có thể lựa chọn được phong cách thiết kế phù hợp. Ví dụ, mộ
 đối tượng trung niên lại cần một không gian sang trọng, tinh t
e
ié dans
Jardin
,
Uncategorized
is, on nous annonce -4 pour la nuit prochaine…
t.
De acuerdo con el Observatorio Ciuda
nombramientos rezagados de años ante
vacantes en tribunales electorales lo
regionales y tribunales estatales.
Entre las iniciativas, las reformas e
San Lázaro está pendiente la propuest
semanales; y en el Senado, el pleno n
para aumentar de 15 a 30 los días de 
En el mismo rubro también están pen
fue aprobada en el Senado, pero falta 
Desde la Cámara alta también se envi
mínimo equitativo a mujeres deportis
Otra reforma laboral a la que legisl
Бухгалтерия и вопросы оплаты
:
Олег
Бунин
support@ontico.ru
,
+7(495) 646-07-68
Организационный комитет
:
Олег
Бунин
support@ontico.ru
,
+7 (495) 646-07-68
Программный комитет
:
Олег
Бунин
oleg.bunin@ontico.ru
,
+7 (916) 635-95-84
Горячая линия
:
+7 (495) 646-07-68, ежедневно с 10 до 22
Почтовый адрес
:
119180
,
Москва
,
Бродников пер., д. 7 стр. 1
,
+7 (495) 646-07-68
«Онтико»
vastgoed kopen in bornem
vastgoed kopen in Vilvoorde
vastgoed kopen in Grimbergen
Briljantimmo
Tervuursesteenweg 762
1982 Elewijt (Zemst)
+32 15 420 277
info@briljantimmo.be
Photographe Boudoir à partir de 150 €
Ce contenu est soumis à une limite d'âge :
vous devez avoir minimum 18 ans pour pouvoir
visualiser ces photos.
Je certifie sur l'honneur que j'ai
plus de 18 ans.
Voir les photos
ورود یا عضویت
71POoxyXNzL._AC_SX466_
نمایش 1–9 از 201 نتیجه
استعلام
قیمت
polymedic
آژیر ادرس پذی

□ □ □ □

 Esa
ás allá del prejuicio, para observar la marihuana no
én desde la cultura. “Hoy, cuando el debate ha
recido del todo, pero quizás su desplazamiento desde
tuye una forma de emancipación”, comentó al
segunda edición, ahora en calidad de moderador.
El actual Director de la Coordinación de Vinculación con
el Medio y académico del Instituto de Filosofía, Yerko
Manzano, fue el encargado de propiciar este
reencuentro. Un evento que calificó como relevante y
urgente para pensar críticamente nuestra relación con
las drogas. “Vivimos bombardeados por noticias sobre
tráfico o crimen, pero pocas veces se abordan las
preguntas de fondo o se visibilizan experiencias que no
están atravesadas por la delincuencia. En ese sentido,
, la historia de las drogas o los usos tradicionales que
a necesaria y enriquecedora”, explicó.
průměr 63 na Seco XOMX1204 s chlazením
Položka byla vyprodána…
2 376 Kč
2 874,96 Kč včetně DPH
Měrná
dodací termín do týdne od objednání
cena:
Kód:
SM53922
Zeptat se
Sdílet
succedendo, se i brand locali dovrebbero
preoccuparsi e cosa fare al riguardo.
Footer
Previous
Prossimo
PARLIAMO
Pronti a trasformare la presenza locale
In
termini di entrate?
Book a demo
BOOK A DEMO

□ □ □ □

__Directions__: Copy every line above in which the string "photos" shows up.

__Answer box__:
visualiser ces photos.
Voir les photos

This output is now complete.